──────── EXERCISE MATERIAL

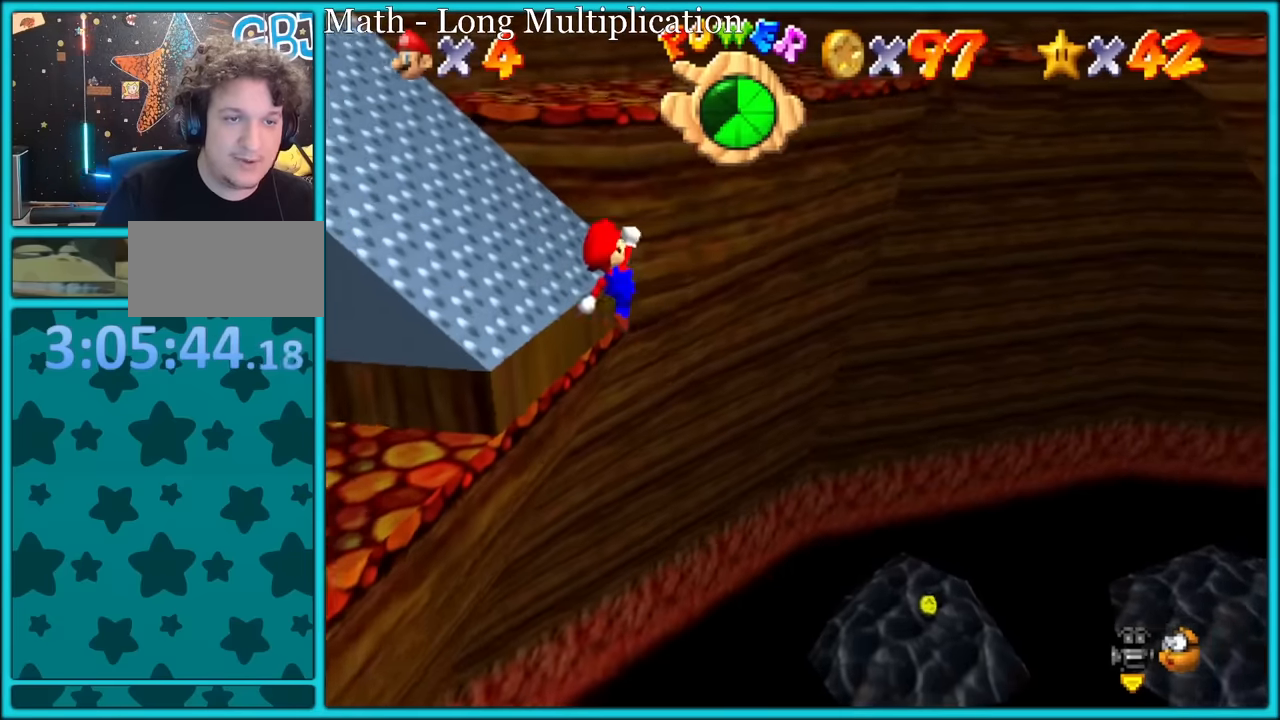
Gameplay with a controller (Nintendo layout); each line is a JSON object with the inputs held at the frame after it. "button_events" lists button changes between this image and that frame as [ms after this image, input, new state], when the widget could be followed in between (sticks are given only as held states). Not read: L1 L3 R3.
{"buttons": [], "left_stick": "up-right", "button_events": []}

────────────────
──────── EXERCISE MATERIAL

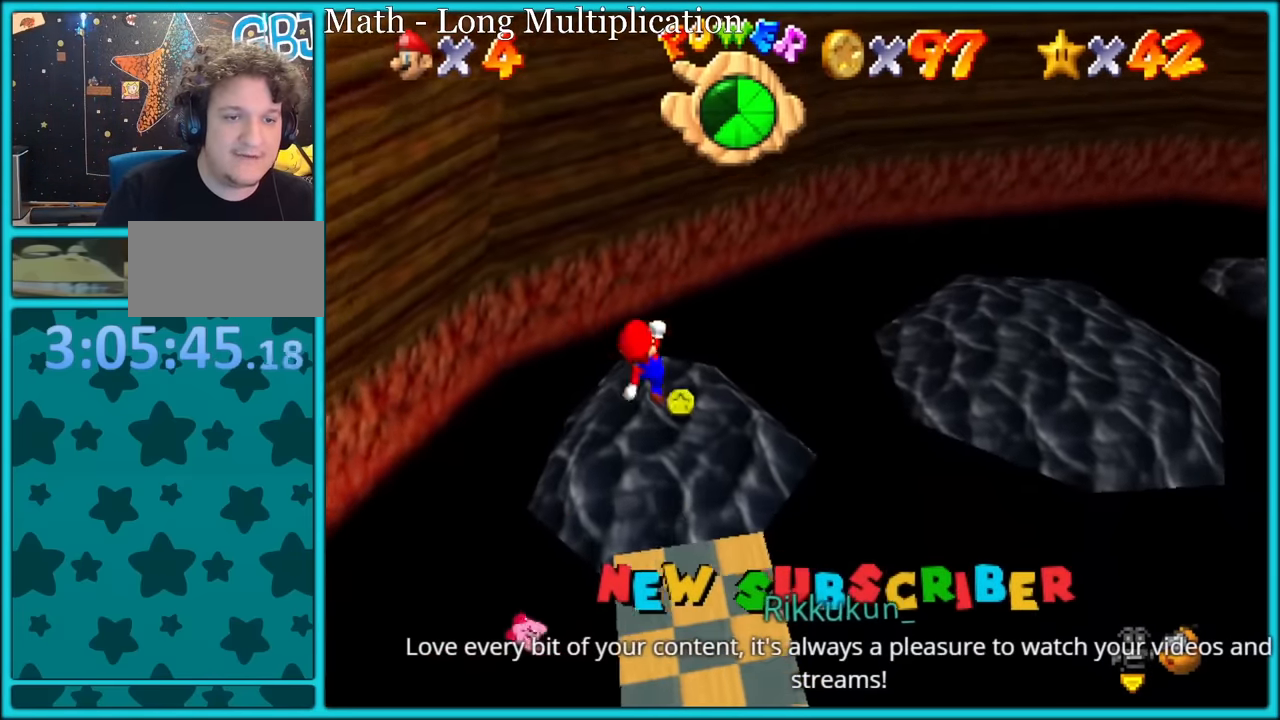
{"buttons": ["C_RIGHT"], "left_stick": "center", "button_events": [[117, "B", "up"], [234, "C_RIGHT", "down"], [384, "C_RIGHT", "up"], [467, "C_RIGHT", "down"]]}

────────────────

WORK TASK:
All lines in the records that contain "buttons" are to be copied and returned.

RESULT:
{"buttons": [], "left_stick": "up-right", "button_events": []}
{"buttons": ["C_RIGHT"], "left_stick": "center", "button_events": [[117, "B", "up"], [234, "C_RIGHT", "down"], [384, "C_RIGHT", "up"], [467, "C_RIGHT", "down"]]}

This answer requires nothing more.